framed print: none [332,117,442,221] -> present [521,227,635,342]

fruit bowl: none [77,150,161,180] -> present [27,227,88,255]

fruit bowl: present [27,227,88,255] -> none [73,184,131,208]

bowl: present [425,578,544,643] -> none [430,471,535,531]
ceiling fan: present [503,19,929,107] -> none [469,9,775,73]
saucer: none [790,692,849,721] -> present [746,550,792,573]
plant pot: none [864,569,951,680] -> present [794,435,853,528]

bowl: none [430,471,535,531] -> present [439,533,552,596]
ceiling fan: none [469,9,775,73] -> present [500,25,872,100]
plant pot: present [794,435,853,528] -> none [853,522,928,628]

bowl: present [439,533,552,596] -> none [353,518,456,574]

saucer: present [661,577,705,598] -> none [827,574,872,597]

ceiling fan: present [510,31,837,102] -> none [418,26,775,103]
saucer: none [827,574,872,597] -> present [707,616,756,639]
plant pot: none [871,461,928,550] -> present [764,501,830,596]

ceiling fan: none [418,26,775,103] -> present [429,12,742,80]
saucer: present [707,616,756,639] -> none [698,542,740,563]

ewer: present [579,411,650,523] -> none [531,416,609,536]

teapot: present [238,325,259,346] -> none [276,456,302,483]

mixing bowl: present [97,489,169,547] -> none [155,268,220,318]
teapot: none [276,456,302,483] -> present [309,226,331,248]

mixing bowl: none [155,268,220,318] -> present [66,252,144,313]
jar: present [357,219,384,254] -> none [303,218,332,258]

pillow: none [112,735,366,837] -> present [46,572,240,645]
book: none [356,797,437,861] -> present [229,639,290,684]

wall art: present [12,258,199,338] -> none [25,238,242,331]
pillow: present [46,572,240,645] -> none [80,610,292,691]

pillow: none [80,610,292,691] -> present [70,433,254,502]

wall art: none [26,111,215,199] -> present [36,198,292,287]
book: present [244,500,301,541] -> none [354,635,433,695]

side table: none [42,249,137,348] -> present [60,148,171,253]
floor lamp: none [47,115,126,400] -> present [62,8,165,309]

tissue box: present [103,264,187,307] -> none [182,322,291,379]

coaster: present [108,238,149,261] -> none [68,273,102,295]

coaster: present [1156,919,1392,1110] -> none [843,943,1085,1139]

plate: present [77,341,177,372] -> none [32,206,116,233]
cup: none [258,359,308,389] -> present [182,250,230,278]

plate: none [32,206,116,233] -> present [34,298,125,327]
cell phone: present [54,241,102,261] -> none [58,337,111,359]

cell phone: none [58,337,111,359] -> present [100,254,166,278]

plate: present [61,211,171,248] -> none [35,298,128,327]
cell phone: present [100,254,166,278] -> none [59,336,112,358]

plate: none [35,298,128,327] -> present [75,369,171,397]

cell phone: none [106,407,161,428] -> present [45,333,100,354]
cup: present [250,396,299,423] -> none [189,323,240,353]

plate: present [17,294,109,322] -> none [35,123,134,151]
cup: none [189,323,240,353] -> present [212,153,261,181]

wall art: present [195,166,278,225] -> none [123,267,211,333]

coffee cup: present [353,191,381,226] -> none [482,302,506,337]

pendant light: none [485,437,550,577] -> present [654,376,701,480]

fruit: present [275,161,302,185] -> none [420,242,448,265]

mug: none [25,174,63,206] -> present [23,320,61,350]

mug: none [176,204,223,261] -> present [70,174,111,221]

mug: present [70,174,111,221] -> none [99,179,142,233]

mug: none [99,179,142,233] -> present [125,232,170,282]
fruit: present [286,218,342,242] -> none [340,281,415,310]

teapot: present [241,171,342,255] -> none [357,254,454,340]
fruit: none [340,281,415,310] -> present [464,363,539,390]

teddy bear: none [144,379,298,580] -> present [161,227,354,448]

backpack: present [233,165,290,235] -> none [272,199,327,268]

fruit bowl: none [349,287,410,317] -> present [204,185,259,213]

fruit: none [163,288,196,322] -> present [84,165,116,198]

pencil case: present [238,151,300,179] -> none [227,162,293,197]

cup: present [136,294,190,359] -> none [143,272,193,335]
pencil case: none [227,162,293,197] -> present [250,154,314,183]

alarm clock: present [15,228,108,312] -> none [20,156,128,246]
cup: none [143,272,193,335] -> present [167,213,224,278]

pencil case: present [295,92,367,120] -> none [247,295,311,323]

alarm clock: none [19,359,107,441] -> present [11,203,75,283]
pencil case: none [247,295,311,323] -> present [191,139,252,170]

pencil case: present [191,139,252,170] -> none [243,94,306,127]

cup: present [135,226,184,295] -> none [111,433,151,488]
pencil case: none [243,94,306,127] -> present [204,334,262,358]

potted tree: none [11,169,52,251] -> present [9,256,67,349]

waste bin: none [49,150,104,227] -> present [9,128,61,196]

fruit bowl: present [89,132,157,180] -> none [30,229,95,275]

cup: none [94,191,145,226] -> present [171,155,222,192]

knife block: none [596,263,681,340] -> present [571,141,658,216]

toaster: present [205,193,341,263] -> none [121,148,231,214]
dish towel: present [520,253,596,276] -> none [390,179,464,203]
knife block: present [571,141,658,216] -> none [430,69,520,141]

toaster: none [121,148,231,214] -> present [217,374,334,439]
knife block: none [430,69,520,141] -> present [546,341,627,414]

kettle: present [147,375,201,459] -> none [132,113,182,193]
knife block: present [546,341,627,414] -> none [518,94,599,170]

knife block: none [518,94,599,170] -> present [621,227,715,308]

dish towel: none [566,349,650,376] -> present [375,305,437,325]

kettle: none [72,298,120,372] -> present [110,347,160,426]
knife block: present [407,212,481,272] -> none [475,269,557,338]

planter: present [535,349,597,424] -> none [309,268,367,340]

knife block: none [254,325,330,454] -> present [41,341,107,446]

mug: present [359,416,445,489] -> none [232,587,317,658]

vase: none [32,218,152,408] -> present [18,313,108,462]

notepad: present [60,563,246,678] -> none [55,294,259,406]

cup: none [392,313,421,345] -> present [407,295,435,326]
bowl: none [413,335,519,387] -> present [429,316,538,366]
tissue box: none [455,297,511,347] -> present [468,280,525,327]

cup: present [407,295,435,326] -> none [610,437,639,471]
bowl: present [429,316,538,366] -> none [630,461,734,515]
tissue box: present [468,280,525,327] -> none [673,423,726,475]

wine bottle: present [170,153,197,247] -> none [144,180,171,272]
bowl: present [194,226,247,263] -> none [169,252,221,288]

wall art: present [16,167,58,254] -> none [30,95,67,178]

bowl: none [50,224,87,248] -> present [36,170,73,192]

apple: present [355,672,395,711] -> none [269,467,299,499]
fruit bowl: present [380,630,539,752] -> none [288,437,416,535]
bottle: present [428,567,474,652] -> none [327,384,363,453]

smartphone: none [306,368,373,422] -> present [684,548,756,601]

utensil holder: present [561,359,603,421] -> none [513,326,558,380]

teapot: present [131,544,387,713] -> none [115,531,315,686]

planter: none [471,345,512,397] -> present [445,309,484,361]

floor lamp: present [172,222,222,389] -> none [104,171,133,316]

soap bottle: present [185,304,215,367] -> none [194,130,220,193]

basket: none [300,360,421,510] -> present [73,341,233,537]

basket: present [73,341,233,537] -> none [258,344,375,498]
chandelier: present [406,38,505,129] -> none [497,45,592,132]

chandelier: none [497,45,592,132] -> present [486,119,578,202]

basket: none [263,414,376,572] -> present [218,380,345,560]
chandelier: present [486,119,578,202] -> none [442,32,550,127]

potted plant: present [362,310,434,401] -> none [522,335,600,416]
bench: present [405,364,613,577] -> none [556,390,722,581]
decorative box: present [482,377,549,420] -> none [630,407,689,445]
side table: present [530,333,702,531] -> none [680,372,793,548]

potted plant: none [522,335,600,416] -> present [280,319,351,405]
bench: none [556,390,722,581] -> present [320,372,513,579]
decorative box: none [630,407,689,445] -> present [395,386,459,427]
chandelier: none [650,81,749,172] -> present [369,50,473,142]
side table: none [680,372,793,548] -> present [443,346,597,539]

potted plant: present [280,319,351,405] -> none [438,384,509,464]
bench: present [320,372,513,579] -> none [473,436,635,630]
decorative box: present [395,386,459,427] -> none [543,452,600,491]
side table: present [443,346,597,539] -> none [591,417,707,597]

= = = = = = =

> **PROBLEM TO WORK ON**: Up to and including the line with "saucer: present [661,577,705,598]", output each line of the entries above exactly, starting from the first.

> **FINAL ANSWER**:
framed print: none [332,117,442,221] -> present [521,227,635,342]

fruit bowl: none [77,150,161,180] -> present [27,227,88,255]

fruit bowl: present [27,227,88,255] -> none [73,184,131,208]

bowl: present [425,578,544,643] -> none [430,471,535,531]
ceiling fan: present [503,19,929,107] -> none [469,9,775,73]
saucer: none [790,692,849,721] -> present [746,550,792,573]
plant pot: none [864,569,951,680] -> present [794,435,853,528]

bowl: none [430,471,535,531] -> present [439,533,552,596]
ceiling fan: none [469,9,775,73] -> present [500,25,872,100]
plant pot: present [794,435,853,528] -> none [853,522,928,628]

bowl: present [439,533,552,596] -> none [353,518,456,574]

saucer: present [661,577,705,598] -> none [827,574,872,597]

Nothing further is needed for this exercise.